┌──

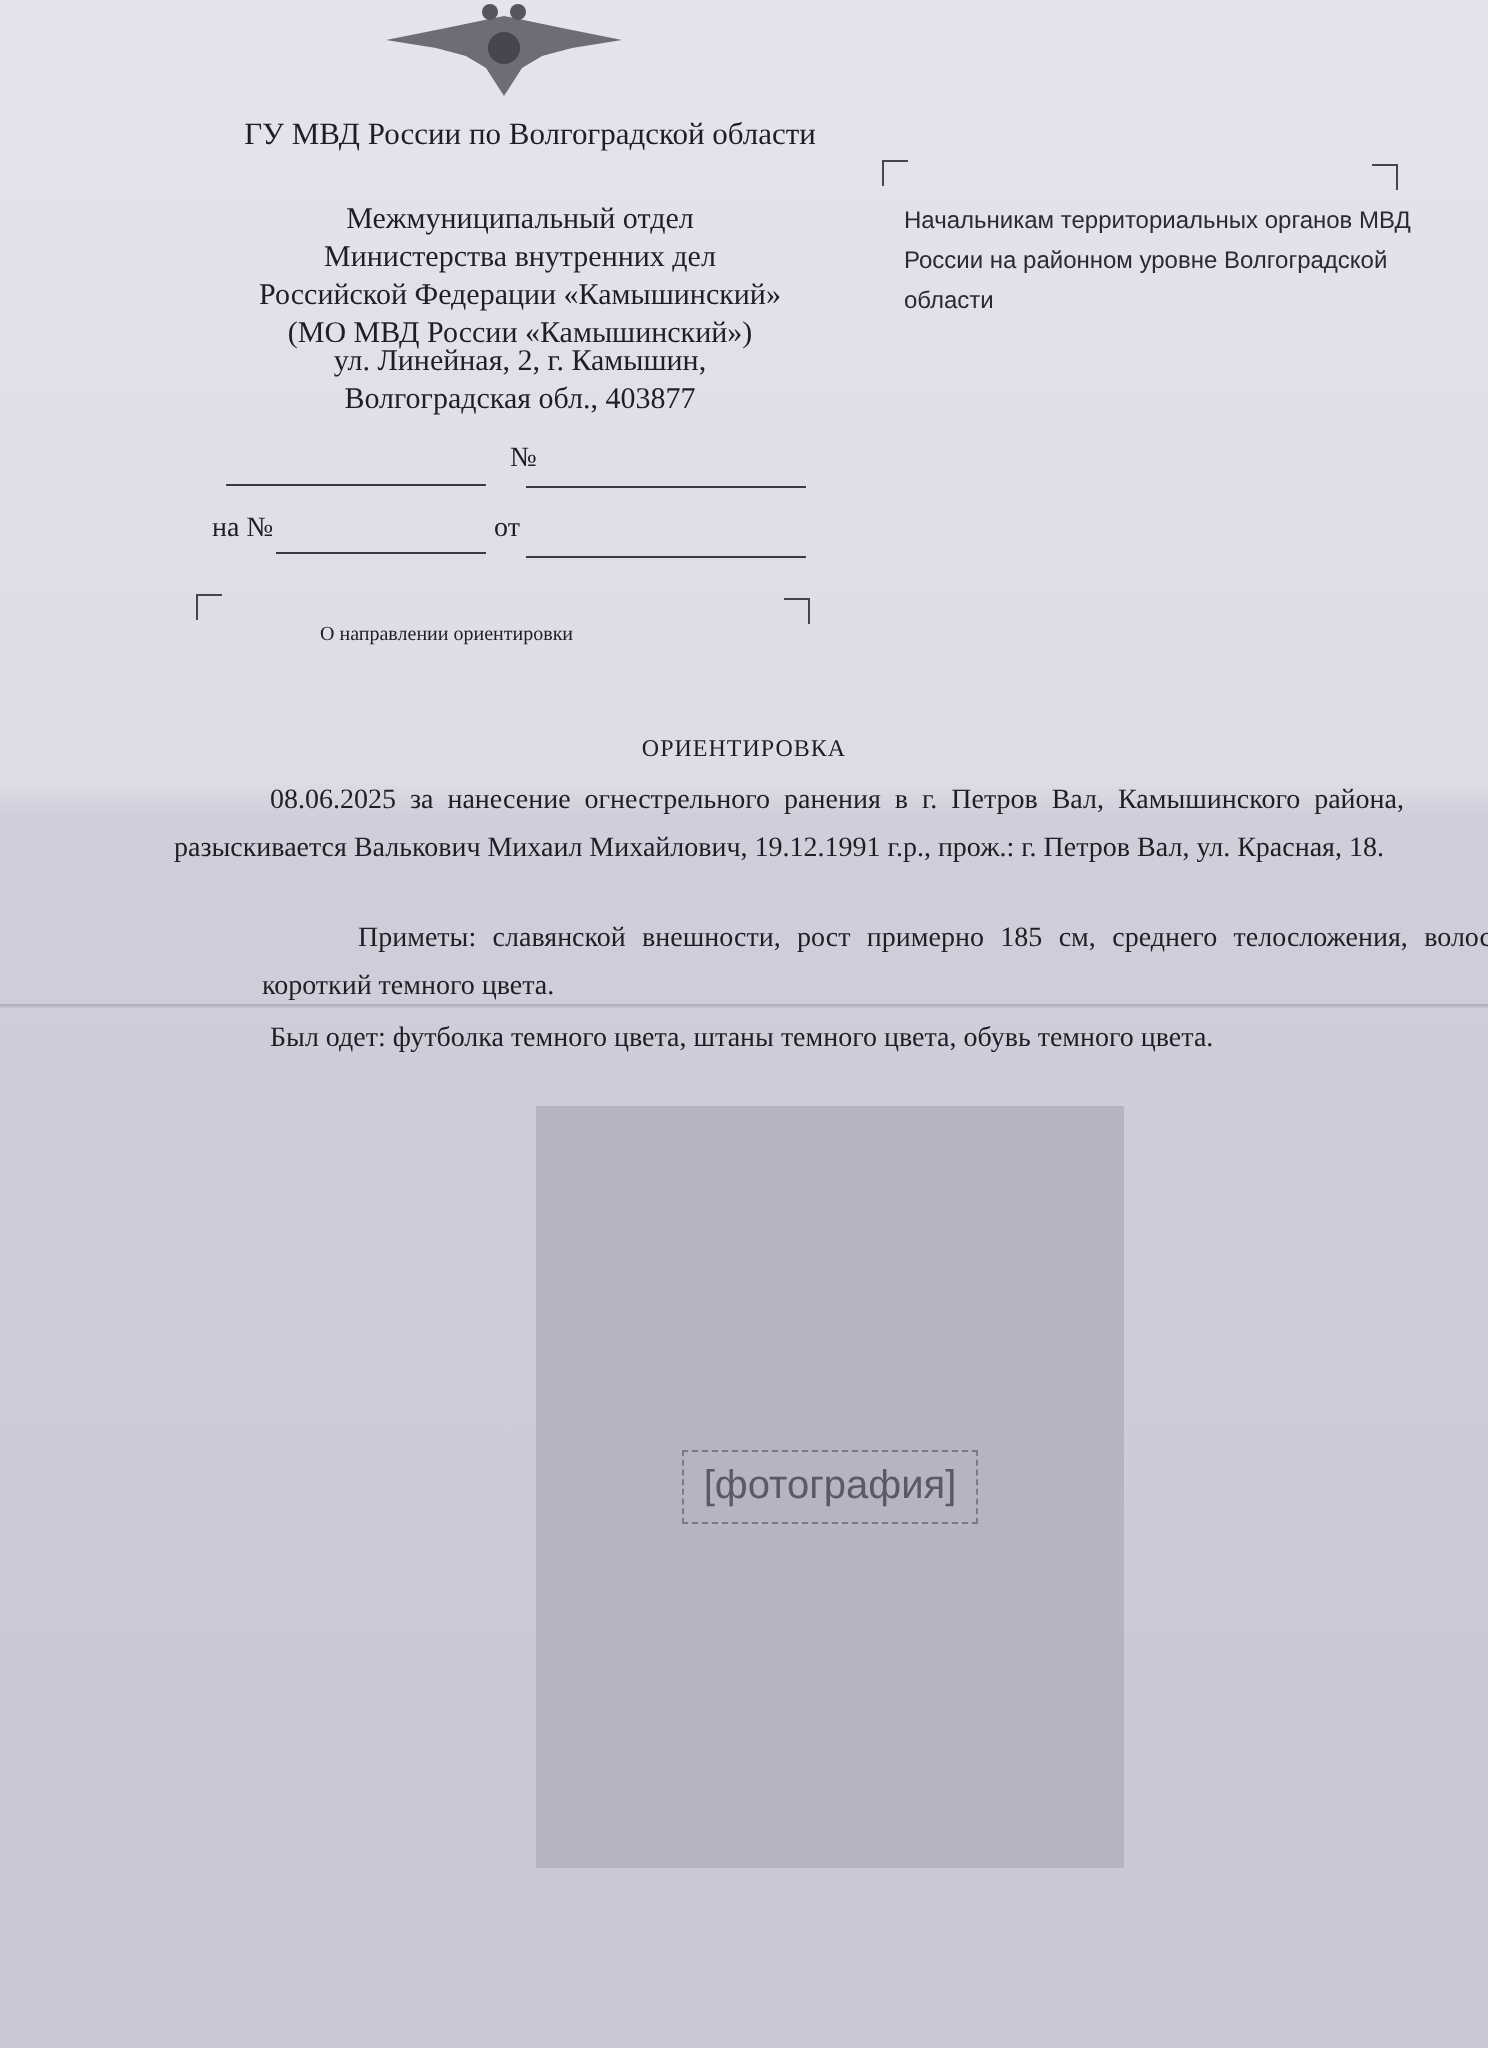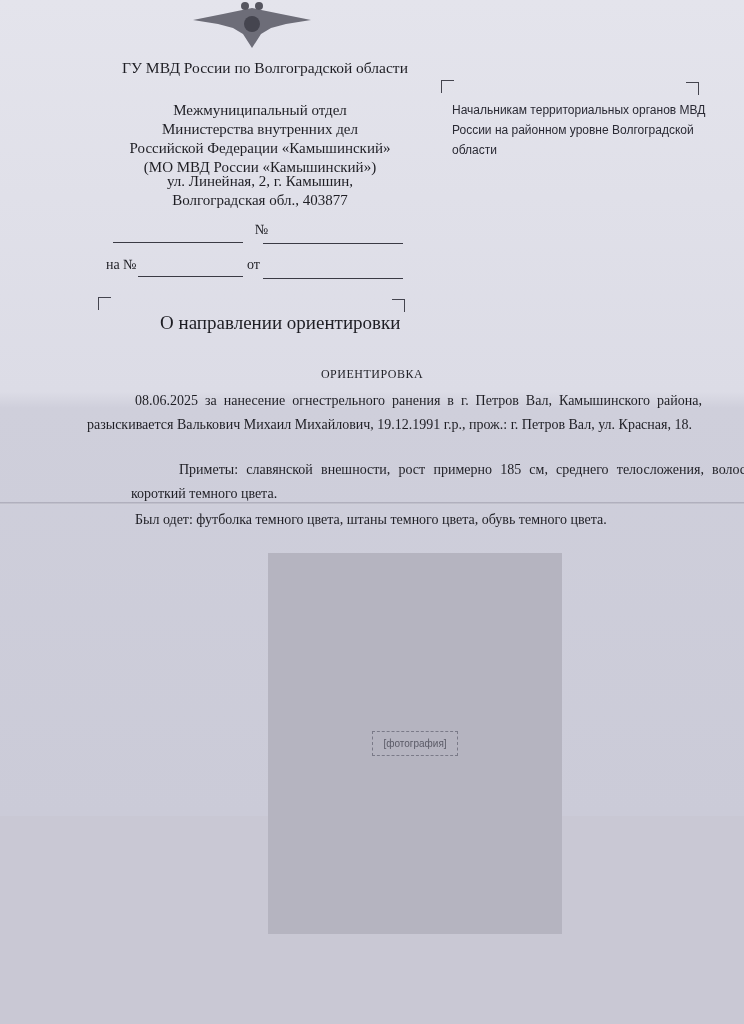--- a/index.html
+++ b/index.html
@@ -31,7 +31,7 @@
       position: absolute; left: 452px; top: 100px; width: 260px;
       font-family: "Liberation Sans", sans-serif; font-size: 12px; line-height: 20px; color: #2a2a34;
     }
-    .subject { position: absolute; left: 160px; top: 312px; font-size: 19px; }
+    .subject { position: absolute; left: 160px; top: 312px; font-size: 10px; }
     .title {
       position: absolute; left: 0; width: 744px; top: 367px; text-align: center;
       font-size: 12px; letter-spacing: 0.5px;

└──

§ EXERCISE BRIEF: Look for the word "subject". Copy out every line of the data that has it.

§ SOLUTION FOR THIS PROBLEM:
-    .subject { position: absolute; left: 160px; top: 312px; font-size: 19px; }
+    .subject { position: absolute; left: 160px; top: 312px; font-size: 10px; }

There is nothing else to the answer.